I was as a college student when I first heard the phrase “dine and dash.”

A co-worker at discount clothing retailer TJ Maxx had told me a story about dining at a local Pizza Hut and then dashing without paying the bill. This, he told me, had happened three times at the same Pizza Hut!

As someone who feels guilty about not parking my car within the lines at a lot or garage, the thought of dining and dashing gives me indigestion. But I guess not everyone feels that same level of anguish.

Taking off before the bill arrives

A 2017 survey by United Kingdom-based credit card issuer Barclaycard found that one-fourth of diners would consider leaving a restaurant without paying the tab if it took too long for the bill to arrive, and 65% would not return to a restaurant where the bill didn’t come in a timely manner. The longest wait reported in the survey for getting and paying a bill? Nineteen minutes.

The people surveyed by Barclaycard are Brits, but I have no doubt that a fair percentage of Americans also would dine and dash if they encountered a lengthy delay in receiving a restaurant bill.

> _Prompt_: In the dine-and-dash excerpt, what was the longest wait the Barclaycard survey reported for getting and paying a bill? The items have no connection to the dine-and-dash excerpt.

> _Extracted material_:
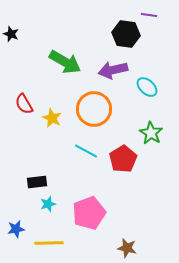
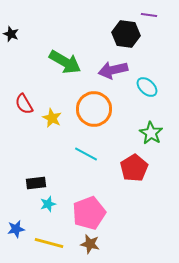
cyan line: moved 3 px down
red pentagon: moved 11 px right, 9 px down
black rectangle: moved 1 px left, 1 px down
yellow line: rotated 16 degrees clockwise
brown star: moved 37 px left, 4 px up
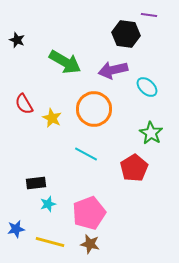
black star: moved 6 px right, 6 px down
yellow line: moved 1 px right, 1 px up
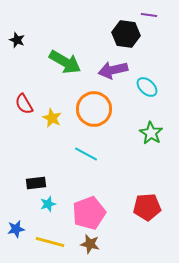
red pentagon: moved 13 px right, 39 px down; rotated 28 degrees clockwise
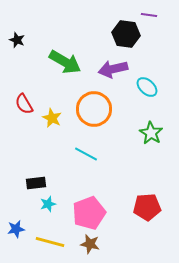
purple arrow: moved 1 px up
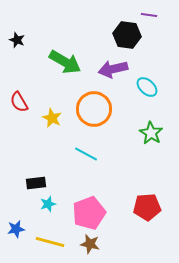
black hexagon: moved 1 px right, 1 px down
red semicircle: moved 5 px left, 2 px up
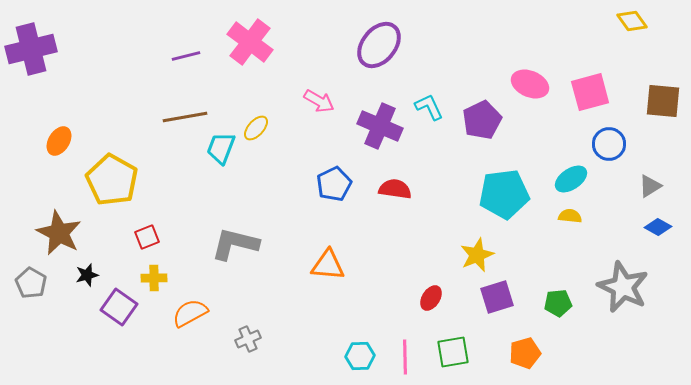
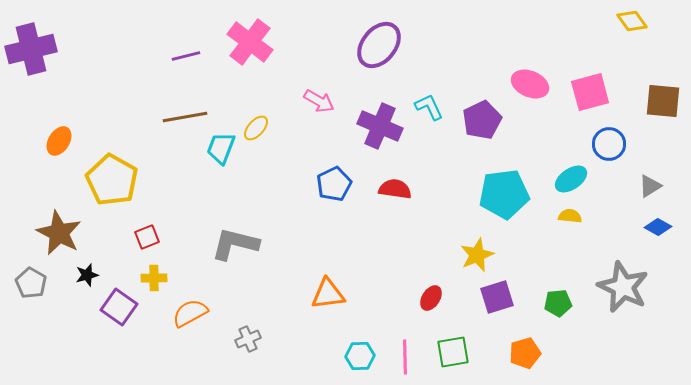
orange triangle at (328, 265): moved 29 px down; rotated 12 degrees counterclockwise
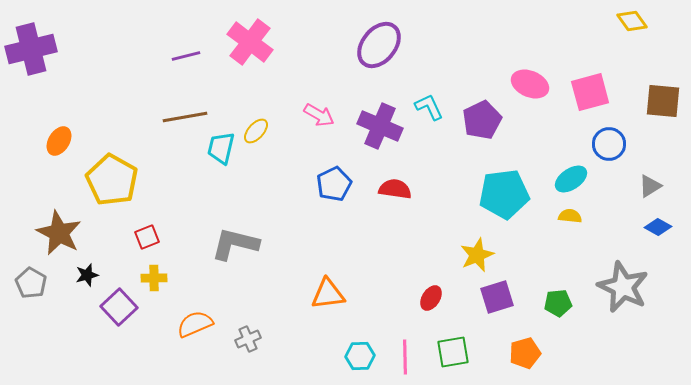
pink arrow at (319, 101): moved 14 px down
yellow ellipse at (256, 128): moved 3 px down
cyan trapezoid at (221, 148): rotated 8 degrees counterclockwise
purple square at (119, 307): rotated 12 degrees clockwise
orange semicircle at (190, 313): moved 5 px right, 11 px down; rotated 6 degrees clockwise
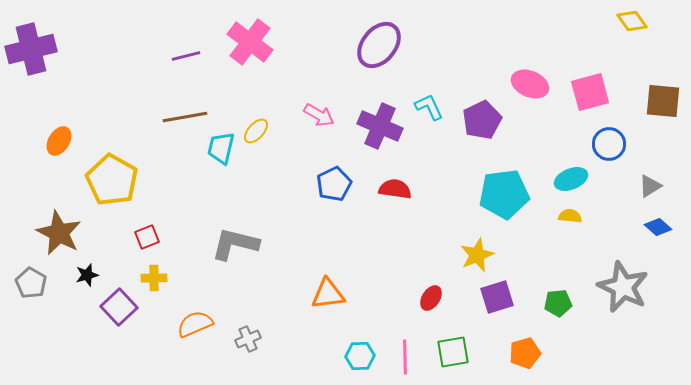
cyan ellipse at (571, 179): rotated 12 degrees clockwise
blue diamond at (658, 227): rotated 12 degrees clockwise
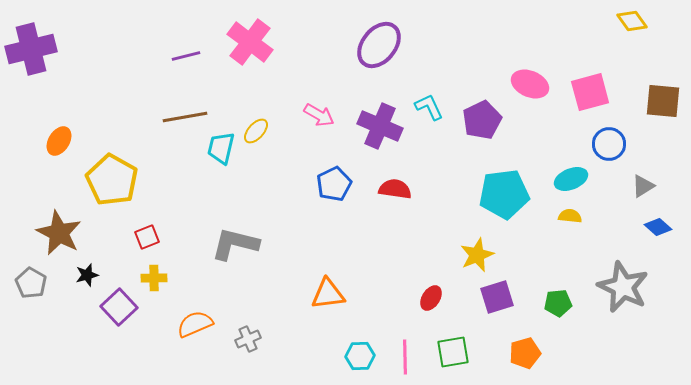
gray triangle at (650, 186): moved 7 px left
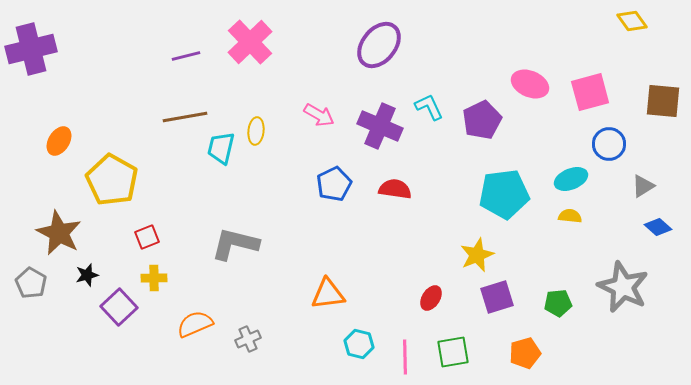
pink cross at (250, 42): rotated 9 degrees clockwise
yellow ellipse at (256, 131): rotated 36 degrees counterclockwise
cyan hexagon at (360, 356): moved 1 px left, 12 px up; rotated 16 degrees clockwise
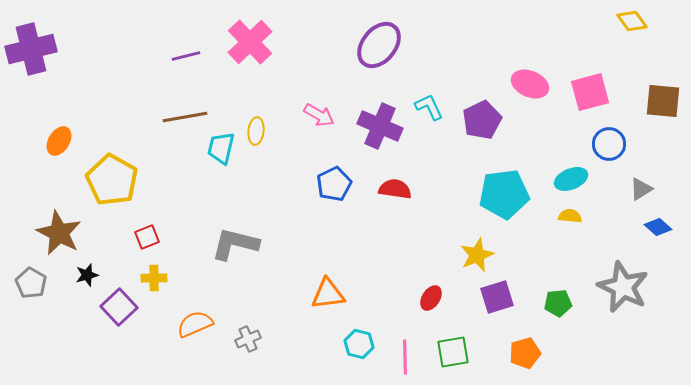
gray triangle at (643, 186): moved 2 px left, 3 px down
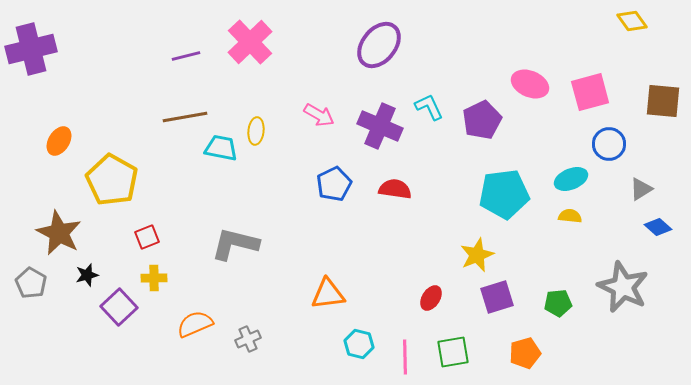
cyan trapezoid at (221, 148): rotated 88 degrees clockwise
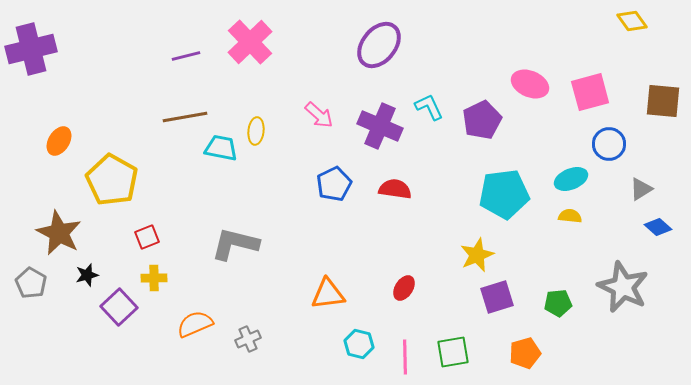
pink arrow at (319, 115): rotated 12 degrees clockwise
red ellipse at (431, 298): moved 27 px left, 10 px up
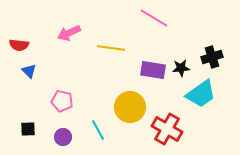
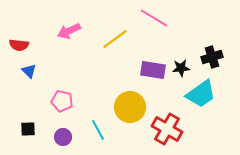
pink arrow: moved 2 px up
yellow line: moved 4 px right, 9 px up; rotated 44 degrees counterclockwise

> _Answer in full_: Nineteen minutes.